Monday, August 20, 2012

Selling Seagate Technology STX

I am moving STX off my recommend list. This was on my "supplemental smartphone index" list I made up in response to Jim Cramer's Smartphone Index he introduced on Mad Money back on August 11, 2009. As my previous posts explain, I thought his original list of 21 names left out some good ones, so I picked a list of 9 supplemental choices. Originally, I had another 3 China domiciled names included, but I soon implemented a ban on all stocks reporting out of  The People's Republic - the "people" don't report there as much as the government. And I don't trust their reporting (Cramer has a similar ban, tolerating only BIDU). By the way, I made an error in my 2/18/12 post followup on the smartphone index. I had SYNA grouped with the 3 China stocks, CHU, CHA, NTE.

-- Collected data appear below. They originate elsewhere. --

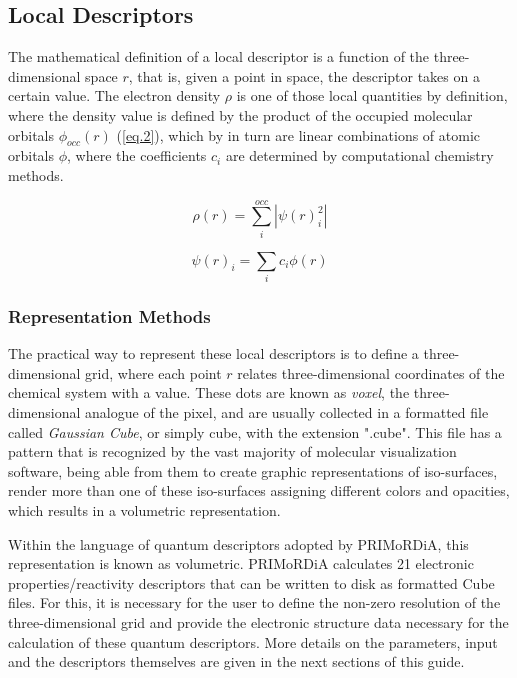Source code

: \documentclass[a4paper,11pt]{refart}
\begin{document}
	\subsection{Local Descriptors}

	The mathematical definition of a local descriptor is a function of the three-dimensional space $r$, that is, given a point in space, the descriptor takes on a certain value. The electron density $\rho$ is one of those local quantities by definition, where the density value is defined by the product of the occupied molecular orbitals $\phi_{occ}(r)$ (\autoref{eq.2}), which by in turn are linear combinations of atomic orbitals $\phi $, where the coefficients $c_i$ are determined by computational chemistry methods.

	\begin{equation}
	\rho(r) = \sum_{i}^{occ} |\psi(r)^2_i|
	\label{eq.2} 
	\end{equation}

	\begin{equation}
	\psi(r)_i = \sum_{i} c_i \phi(r)
	\label{eq.3} 
	\end{equation}

	\subsubsection{Representation Methods}

	The practical way to represent these local descriptors is to define a three-dimensional grid, where each point $r$ relates three-dimensional coordinates of the chemical system with a value. These dots are known as \textit{voxel}, the three-dimensional analogue of the pixel, and are usually collected in a formatted file called \textit{Gaussian Cube}, or simply cube, with the extension ".cube". This file has a pattern that is recognized by the vast majority of molecular visualization software, being able from them to create graphic representations of iso-surfaces, render more than one of these iso-surfaces assigning different colors and opacities, which results in a volumetric representation.

	Within the language of quantum descriptors adopted by PRIMoRDiA, this representation is known as volumetric. PRIMoRDiA calculates 21 electronic properties/reactivity descriptors that can be written to disk as formatted Cube files. For this, it is necessary for the user to define the non-zero resolution of the three-dimensional grid and provide the electronic structure data necessary for the calculation of these quantum descriptors. More details on the parameters, input and the descriptors themselves are given in the next sections of this guide.
\end{document}
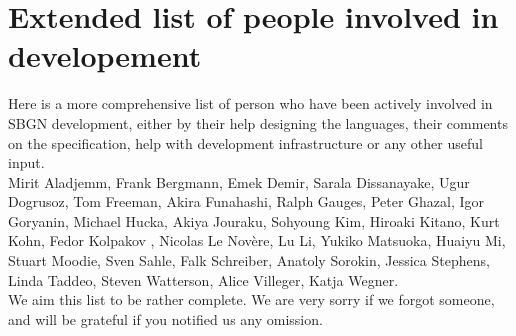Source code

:\chapter{Extended list of people involved in \SBGNAFLone developement}
\label{sec:af:acknowledgments}

Here is a more comprehensive list of person who have been actively involved in SBGN development, either by their help designing the languages, their comments on the specification, help with development infrastructure or any other useful input.\\[\baselineskip]

Mirit Aladjemm, Frank Bergmann, Emek Demir, Sarala Dissanayake, Ugur Dogrusoz, Tom Freeman, Akira Funahashi, Ralph Gauges, Peter Ghazal, Igor Goryanin, Michael Hucka, Akiya Jouraku, Sohyoung Kim, Hiroaki Kitano, Kurt Kohn, Fedor Kolpakov , Nicolas Le Nov\`{e}re, Lu Li, Yukiko Matsuoka, Huaiyu Mi, Stuart Moodie, Sven Sahle, Falk Schreiber, Anatoly Sorokin, Jessica Stephens, Linda Taddeo, Steven Watterson, Alice Villeger, Katja Wegner.\\[\baselineskip]

We aim this list to be rather complete. We are very sorry if we forgot someone, and will be grateful if you notified us any omission.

From the start of the index August, 2009, STX has returned +192% and still has a price/cash flow of only 4.7 and a PE of 4 ! I hate to sell something so cheap, it still looks good as this recent article over at Kiplinger attests. But it has evidence of a tiring climb, and a triple in 3 years probably already reflects a lot of good developments. If they move more forcefully into smartphone and cloud storage, there could still be a lot of climb left in this one.

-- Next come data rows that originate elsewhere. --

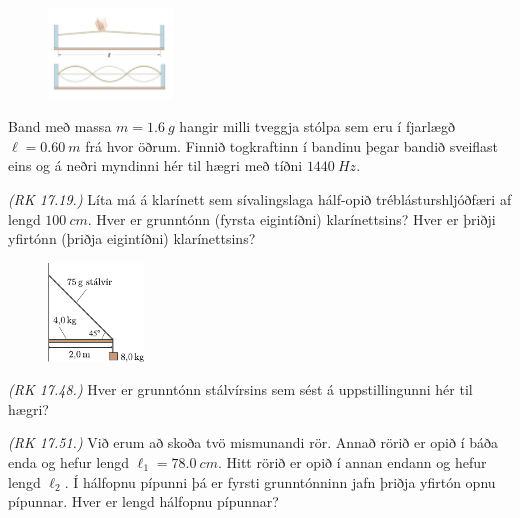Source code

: \ifdefined \wholebook \else\documentclass[oneside]{book}\usepackage{EdlBook}\graphicspath{{figures/}}
\begin{document}
\begin{enumerate}[label = \textbf{Dæmi \thechapter.\arabic*.}]
\begin{minipage}{\linewidth}
\end{minipage}

\begin{minipage}{\linewidth}

\begin{figure}
\vspace{-1cm}
\includegraphics[width = 1.3in]{images/plokkun.png}
\end{figure}

\item Band með massa $m = \SI{1.6}{g}$ hangir milli tveggja stólpa sem eru í fjarlægð $\ell = \SI{0.60}{m}$ frá hvor öðrum. Finnið togkraftinn í bandinu þegar bandið sveiflast eins og á neðri myndinni hér til hægri með tíðni $\SI{1440}{Hz}$.

\item \textit{(RK 17.19.)} Líta má á klarínett sem sívalingslaga hálf-opið tréblásturshljóðfæri af lengd $\SI{100}{cm}$. Hver er grunntónn (fyrsta eigintíðni) klarínettsins? Hver er þriðji yfirtónn (þriðja eigintíðni) klarínettsins?

\end{minipage}

\begin{minipage}{\linewidth}

\begin{figure}
\vspace{-0.5cm}
\includegraphics[width = 1in]{figures/copybest.pdf}
\end{figure}

\item \textit{(RK 17.48.)} Hver er grunntónn stálvírsins sem sést á uppstillingunni hér til hægri?

\item \textit{(RK 17.51.)} Við erum að skoða tvö mismunandi rör. Annað rörið er opið í báða enda og hefur lengd $\ell_1 = \SI{78.0}{cm}$. Hitt rörið er opið í annan endann og hefur lengd $\ell_2$. Í hálfopnu pípunni þá er fyrsti grunntónninn jafn þriðja yfirtón opnu pípunnar. Hver er lengd hálfopnu pípunnar?


\end{minipage}

\end{enumerate}
\end{document}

I took ARMH out of the index on 3/7/12, so that leaves 7: LLTC, WRLS, SYNA, EA,OVTI, CREE, AKAM.

Wednesday, August 8, 2012

Selling JBSS

John B. Sanfilippo & Son (JBSS) is being rotated out of my recommend list here at around $19 today. It was put in at my Instablog at Seeking Alpha 11/20/09 at $13.90. This nets a +36% result. That's not too bad since the Dow is up just 27% since then ,+ 9% worth of alpha.

But there are some things going awry with the stock. The valuation numbers are no problem - price-to-sales 0.3, price-to-cash flow 9, forward PE 7. The earnings are on an upward trek with that nice 7 PE, but the cash flow from operations is flat over 5 years now and down over 3 years and has gotten erratic (counting TTM), and the 9 ratio is just market average. This is a basic food stock, which will probably be a good area for awhile, but I like to look mainly at cash flow and technicals. On both counts, this looks precarious. The nice climb the stock has been in is starting to gather a lot of volume and the action lately is starting to look like a churn top. It's fractal condition is toast. So I'm kicking it out to make room for some better stuff.